The recognition accuracy and visualization results of underwater blurred images are shown in Figure 5 and Table 3. It can be seen from Table 3 that the mAP of FISHnet is 0.6719, which is slightly higher than that of the algorithm in this paper. In addition, the FISHnet algorithm has the highest accuracy in recognizing torpedo targets. For submarine targets, SiamFPN has the highest recognition accuracy. The accuracy of the algorithm in this paper to recognize the frogman target is 0.7759, which is better than that of other comparison methods. The SA-FPN has the highest AUV target recognition accuracy. It can be seen from the above data that the recognition accuracy of all algorithms has decreased. This paper can improve the recognition accuracy of some targets through spatial semantic features.

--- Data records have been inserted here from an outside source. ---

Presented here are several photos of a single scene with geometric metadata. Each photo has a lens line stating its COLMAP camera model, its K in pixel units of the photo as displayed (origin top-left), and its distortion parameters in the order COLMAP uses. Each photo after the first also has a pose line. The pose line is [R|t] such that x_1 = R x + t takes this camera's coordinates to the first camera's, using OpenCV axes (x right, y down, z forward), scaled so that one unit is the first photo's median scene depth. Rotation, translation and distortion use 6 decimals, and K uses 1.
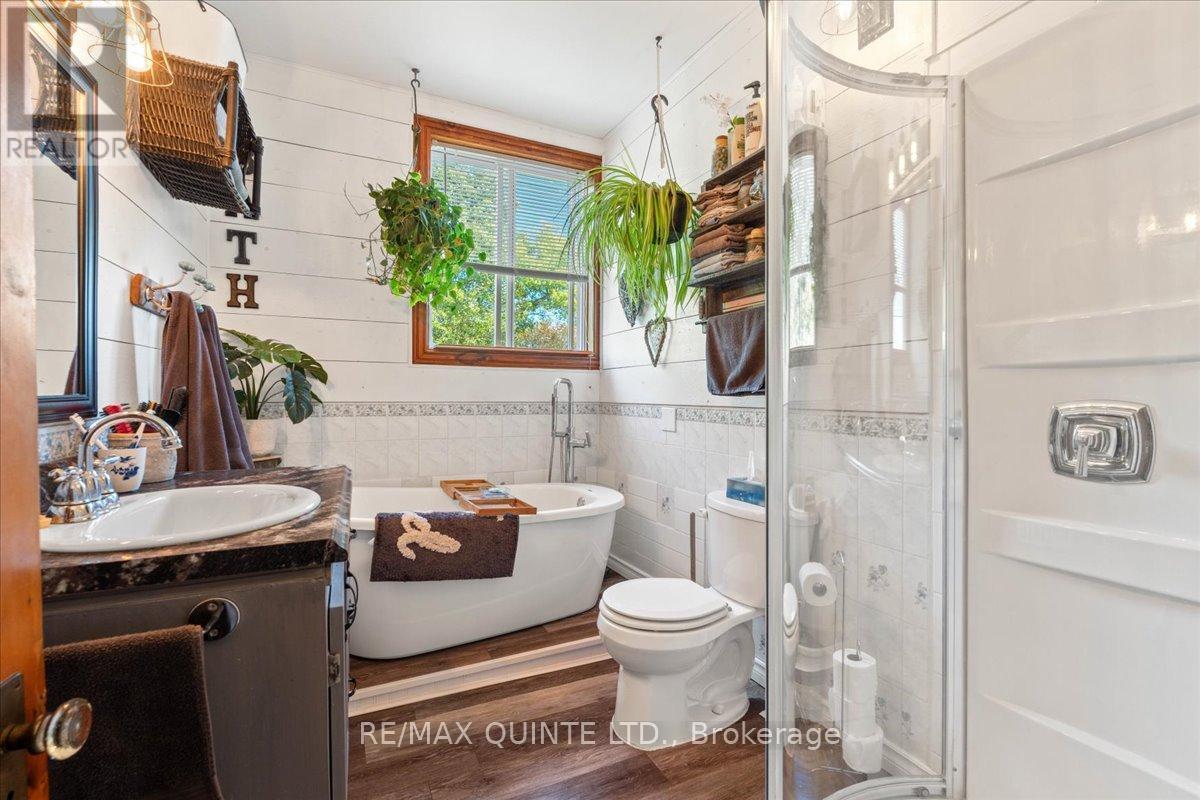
lens RADIAL K [[526.1, 0, 600.9], [0, 526.1, 396.0], [0, 0, 1]] dist [-0.003652, 0.000135]
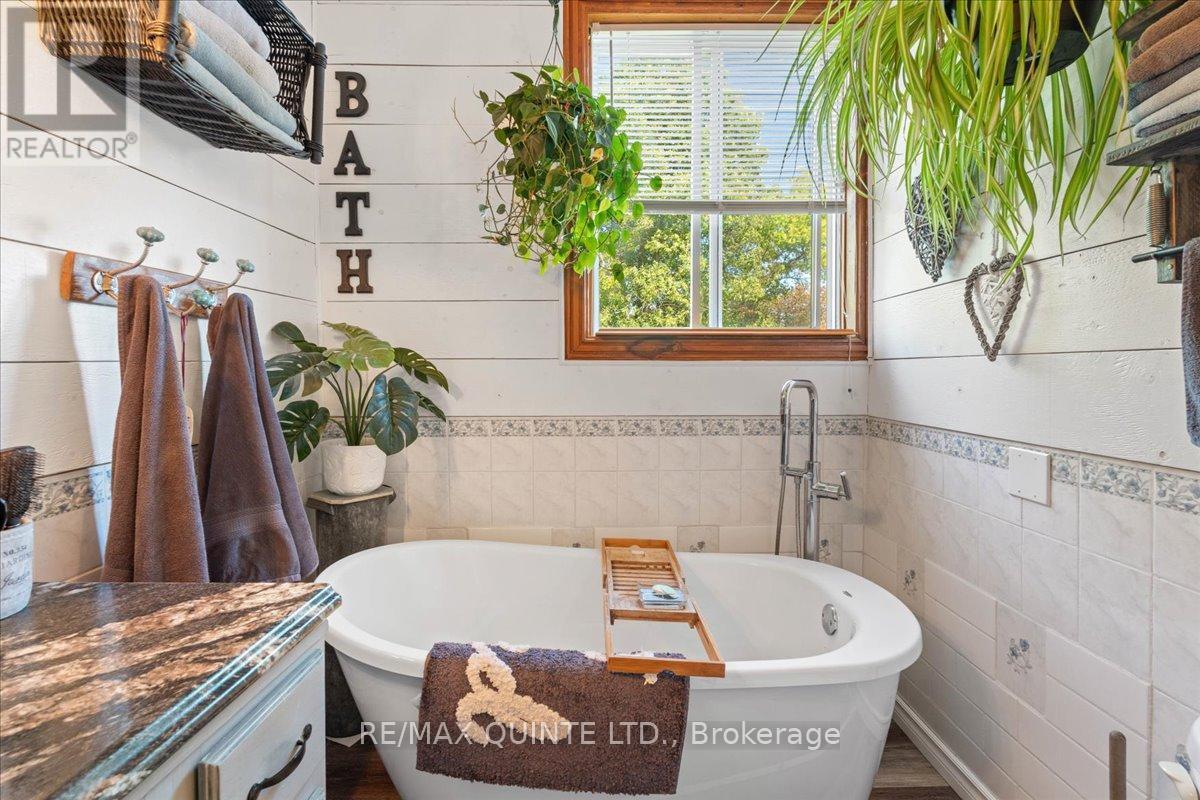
lens RADIAL K [[557.3, 0, 621.4], [0, 557.3, 375.3], [0, 0, 1]] dist [-0.004006, -0.000553]
pose [[0.911410, -0.003344, -0.411485, 0.003384], [0.007682, 0.999931, 0.008890, -0.049995], [0.411427, -0.011263, 0.911373, 0.398188]]
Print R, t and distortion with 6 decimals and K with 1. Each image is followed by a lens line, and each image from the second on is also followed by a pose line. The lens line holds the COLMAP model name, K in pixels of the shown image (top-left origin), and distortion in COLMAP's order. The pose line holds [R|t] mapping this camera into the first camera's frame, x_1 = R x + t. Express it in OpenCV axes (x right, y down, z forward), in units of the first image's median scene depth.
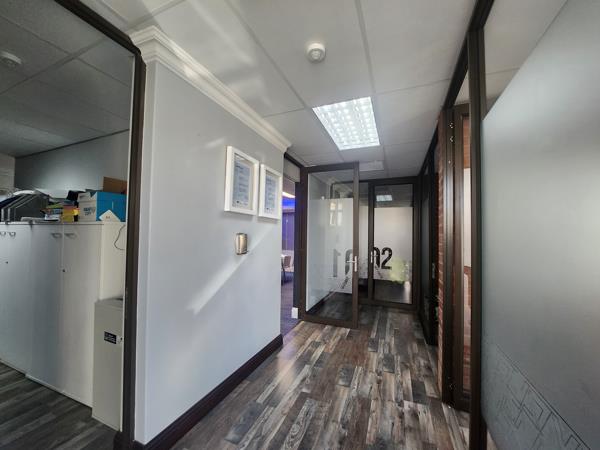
lens RADIAL K [[235.6, 0, 301.2], [0, 235.6, 227.5], [0, 0, 1]] dist [-0.016677, -0.000245]
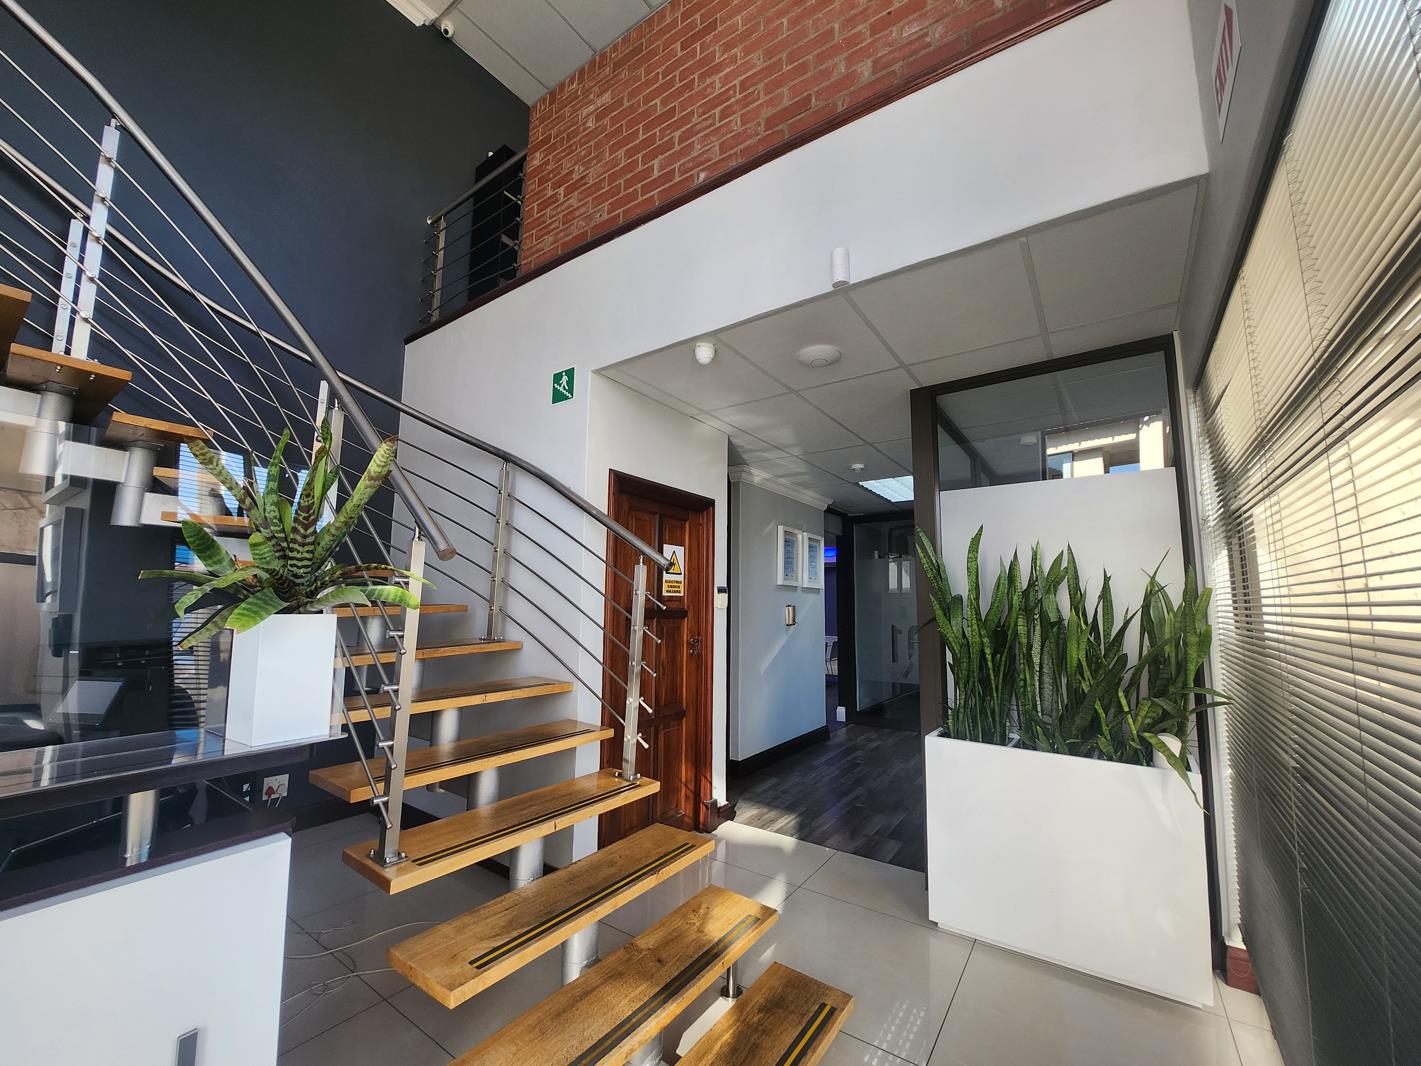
lens RADIAL K [[558.0, 0, 703.7], [0, 558.0, 540.3], [0, 0, 1]] dist [-0.016677, -0.000245]
pose [[0.972797, -0.029555, -0.229764, -0.043368], [0.011023, 0.996610, -0.081526, -0.052057], [0.231395, 0.076776, 0.969826, -1.192073]]
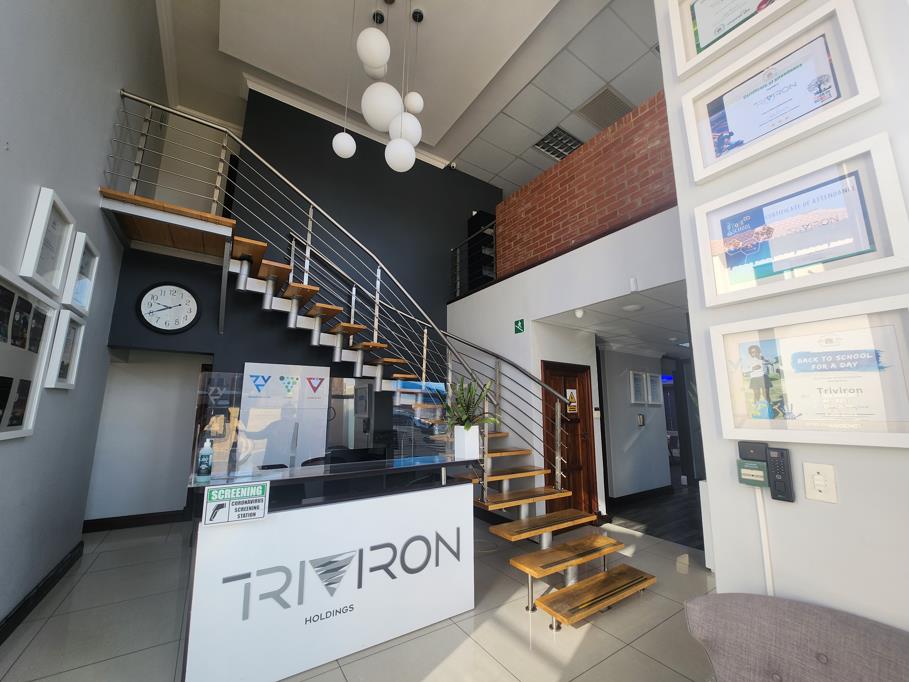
lens RADIAL K [[356.9, 0, 449.4], [0, 356.9, 344.1], [0, 0, 1]] dist [-0.016677, -0.000245]
pose [[0.815965, -0.105843, -0.568330, 0.134996], [0.024331, 0.988513, -0.149163, -0.116725], [0.577589, 0.107883, 0.809167, -1.784307]]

The mAP of the algorithm in this paper is equivalent to that of FISHnet, but the recognition speed of the algorithm in this paper has a significant lead.

The recognition accuracy and visualization results of underwater distorted images are shown in Figure 6 and Table 4. The mAP of the algorithm in this paper is 0.7081, which is 1.38% higher than that of SiamFPN. For submarine and AUV targets, SiamFPN has the highest recognition accuracy, 0.8933 and 0.9421, respectively. For the torpedo target, the algorithm in this paper has the highest recognition accuracy. For the frogman target, literature [33] has the highest recognition accuracy and the fastest recognition speed. It can be seen from the above data that the algorithm in this paper has the highest mAP when recognizing underwater distorted targets.

7. Conclusion
This paper proposes a dynamic multiscale feature fusion method for underwater target recognition. Firstly, this paper extracts the significant features of the target at multiple scales and maximizes the retention of feature information of the small-scale target. Secondly, the method learns the spatial semantic relations of the target which is used to compensate for the missing features caused by factors such as image distortion. Finally, the proposed algorithm dynamically fuses multiscale significant features and spatial semantic features for target recognition. The experimental results show that the multiscale significant feature extraction module improved the mAP by 1.29%. Spatial semantic features outperformed multiscale significant features, resulting in a 1.98% improvement in mAP. The recognition accuracy of the proposed algorithm is 1.38% higher than that of the existing algorithm when recognizing underwater distorted targets.
Data Availability
The data used to support the findings of this study are available from the corresponding author upon request.
Conflicts of Interest
The authors declared no potential conflicts of interest with respect to the research, authorship, and/or publication of this article.
Acknowledgments
This paper is supported by the National Key Research and Development Project (2019YFB1311002).